> **To be done**:
Rewrite all of the lines below, substituting "division" for each occurrence of "phylum" and altering nothing else. Omit the pictures from your answer.

> **Exercise inputs**:

══════════════════════════════

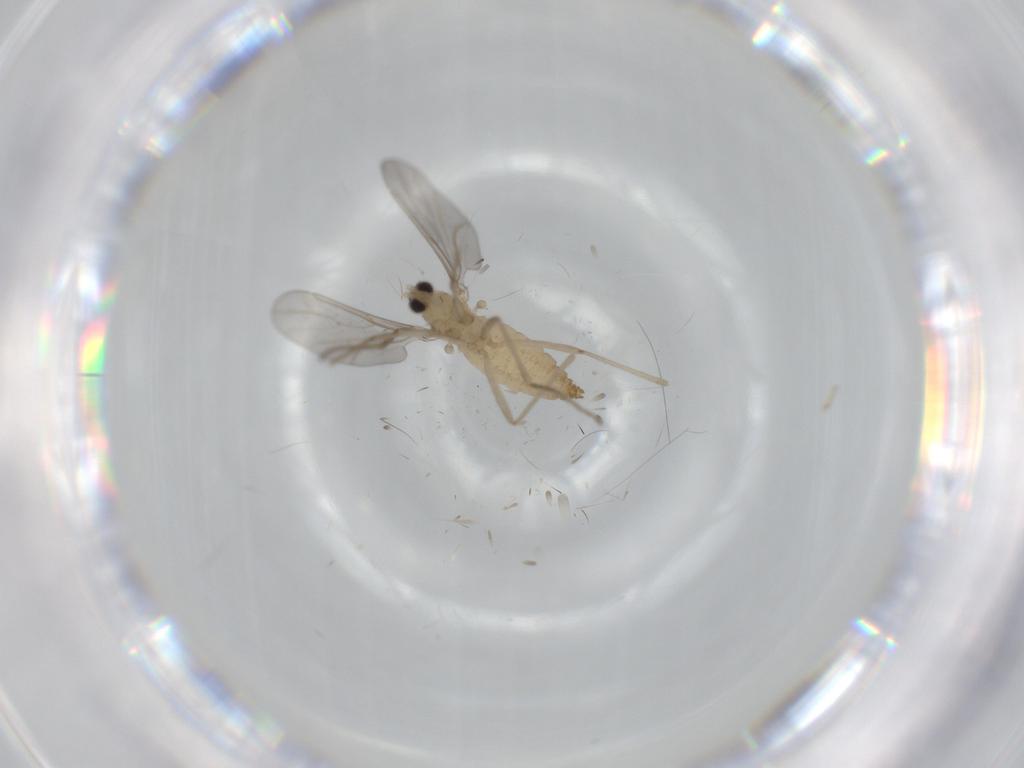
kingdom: Animalia
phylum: Arthropoda
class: Insecta
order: Diptera
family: Cecidomyiidae
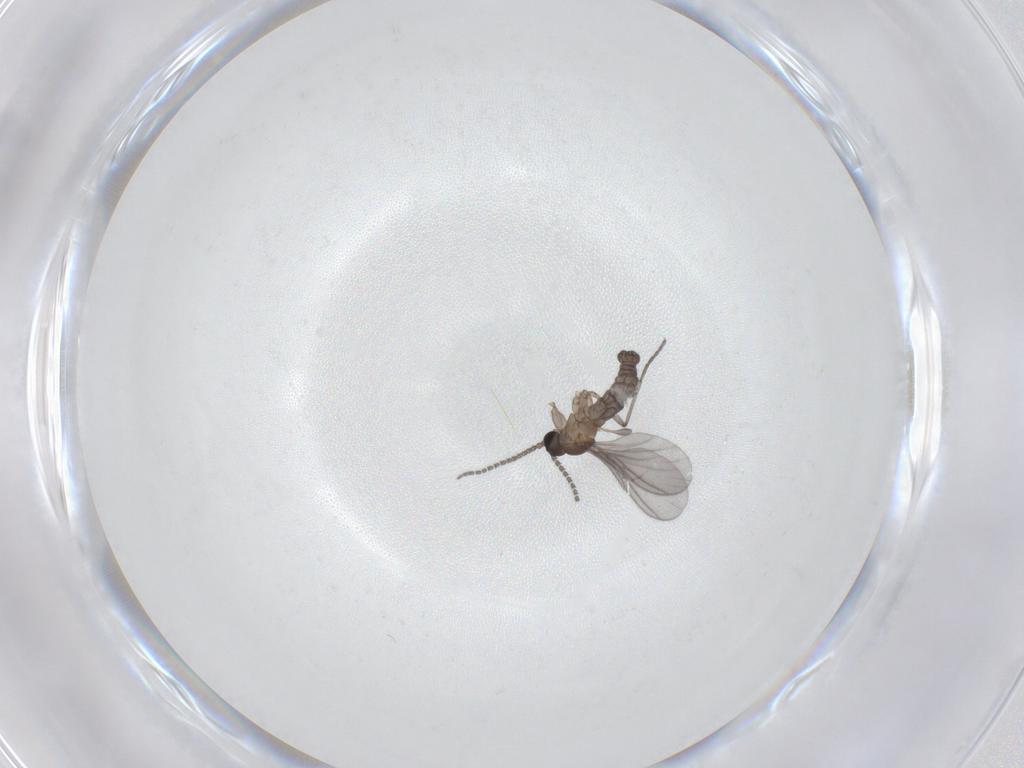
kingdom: Animalia
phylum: Arthropoda
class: Insecta
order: Diptera
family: Sciaridae
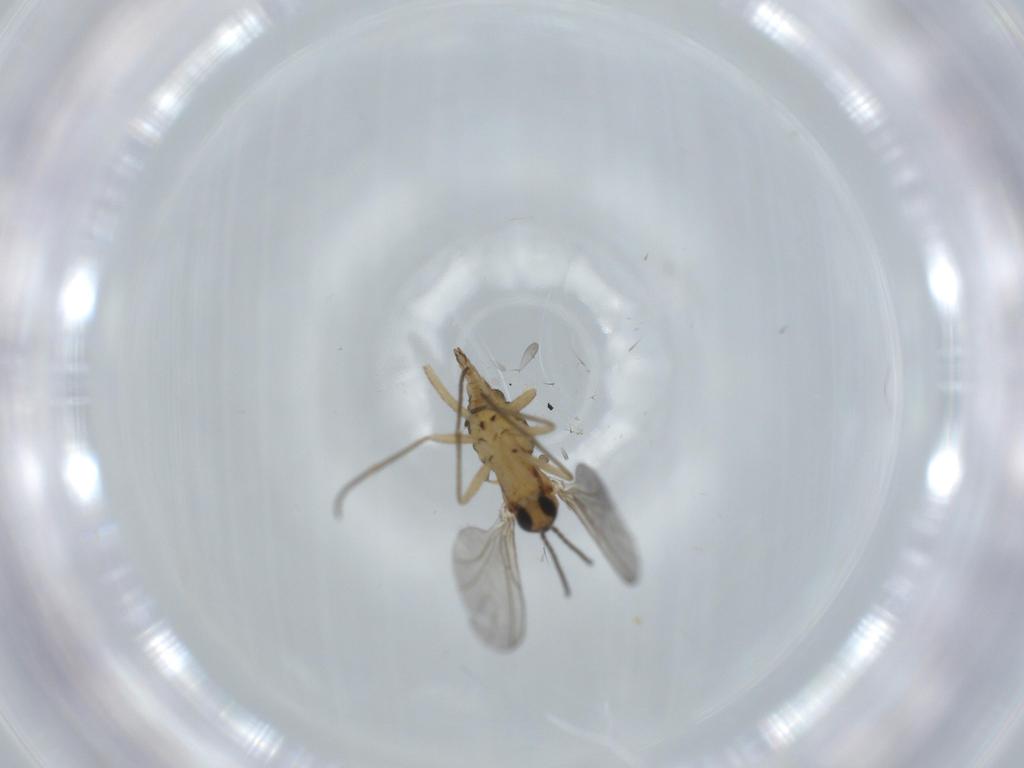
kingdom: Animalia
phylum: Arthropoda
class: Insecta
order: Diptera
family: Sciaridae
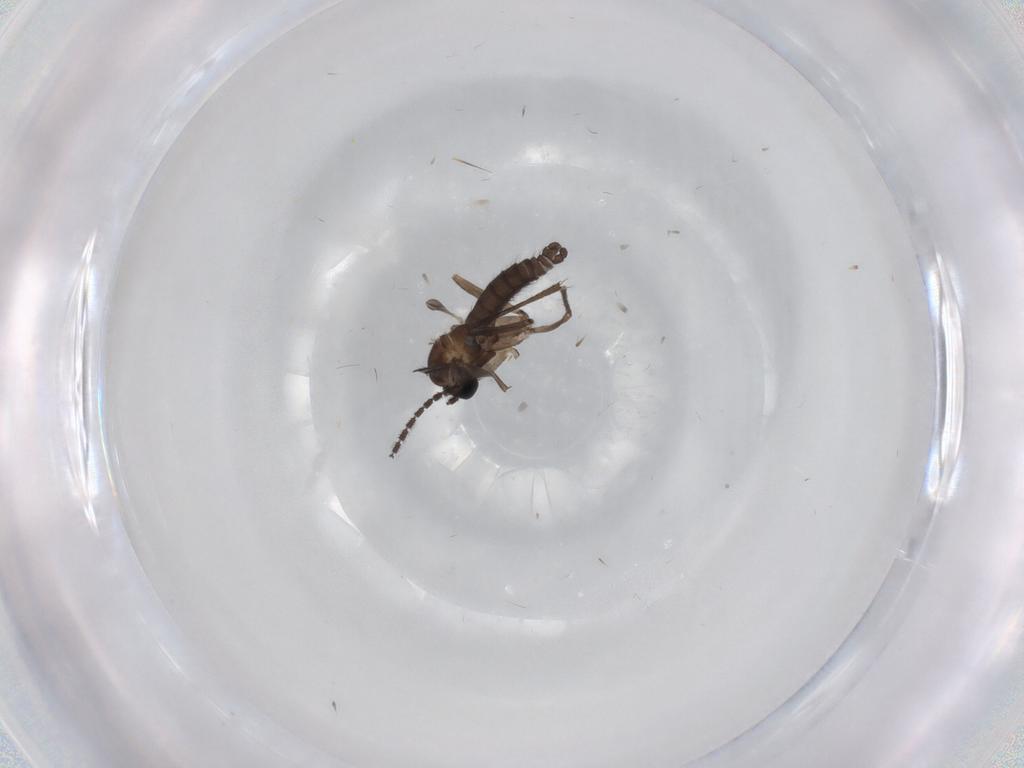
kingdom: Animalia
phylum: Arthropoda
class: Insecta
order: Diptera
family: Sciaridae
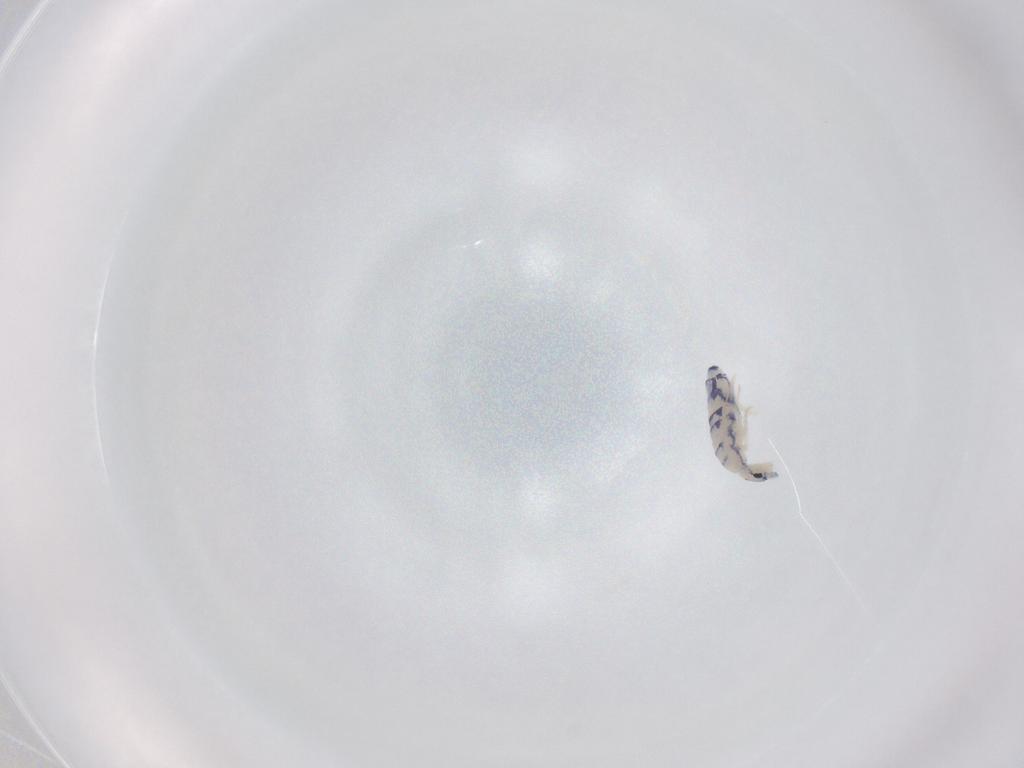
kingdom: Animalia
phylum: Arthropoda
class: Collembola
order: Entomobryomorpha
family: Entomobryidae
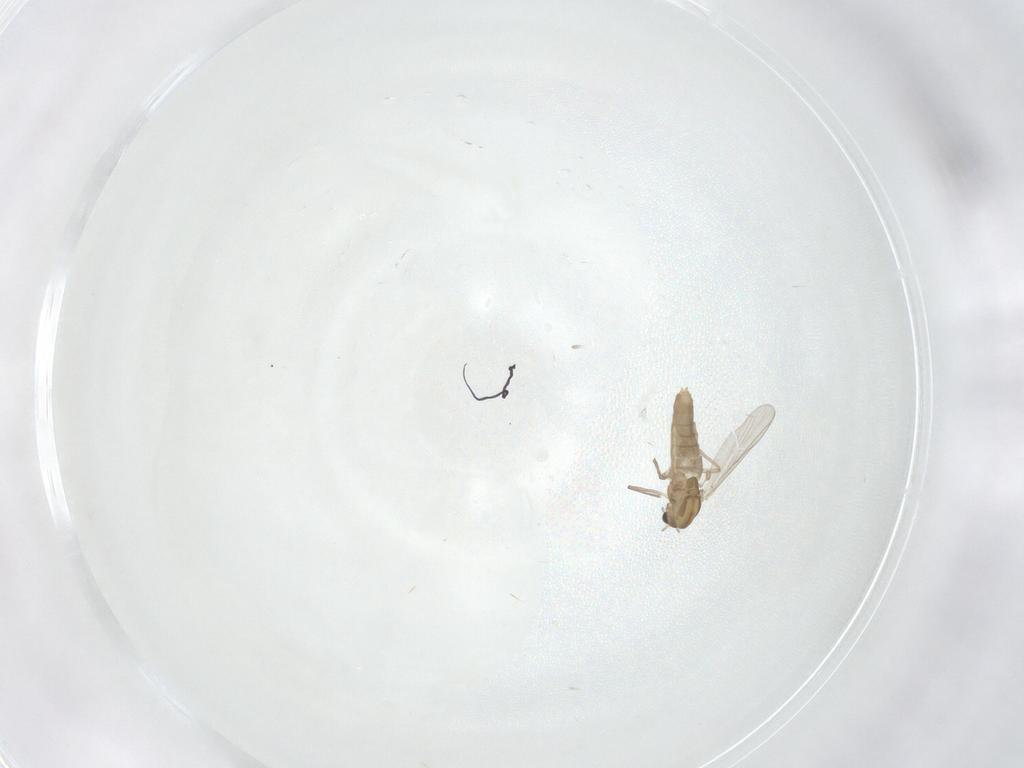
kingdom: Animalia
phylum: Arthropoda
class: Insecta
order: Diptera
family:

══════════════════════════════

> **Full solution**:
kingdom: Animalia
division: Arthropoda
class: Insecta
order: Diptera
family: Cecidomyiidae
kingdom: Animalia
division: Arthropoda
class: Insecta
order: Diptera
family: Sciaridae
kingdom: Animalia
division: Arthropoda
class: Insecta
order: Diptera
family: Sciaridae
kingdom: Animalia
division: Arthropoda
class: Insecta
order: Diptera
family: Sciaridae
kingdom: Animalia
division: Arthropoda
class: Collembola
order: Entomobryomorpha
family: Entomobryidae
kingdom: Animalia
division: Arthropoda
class: Insecta
order: Diptera
family:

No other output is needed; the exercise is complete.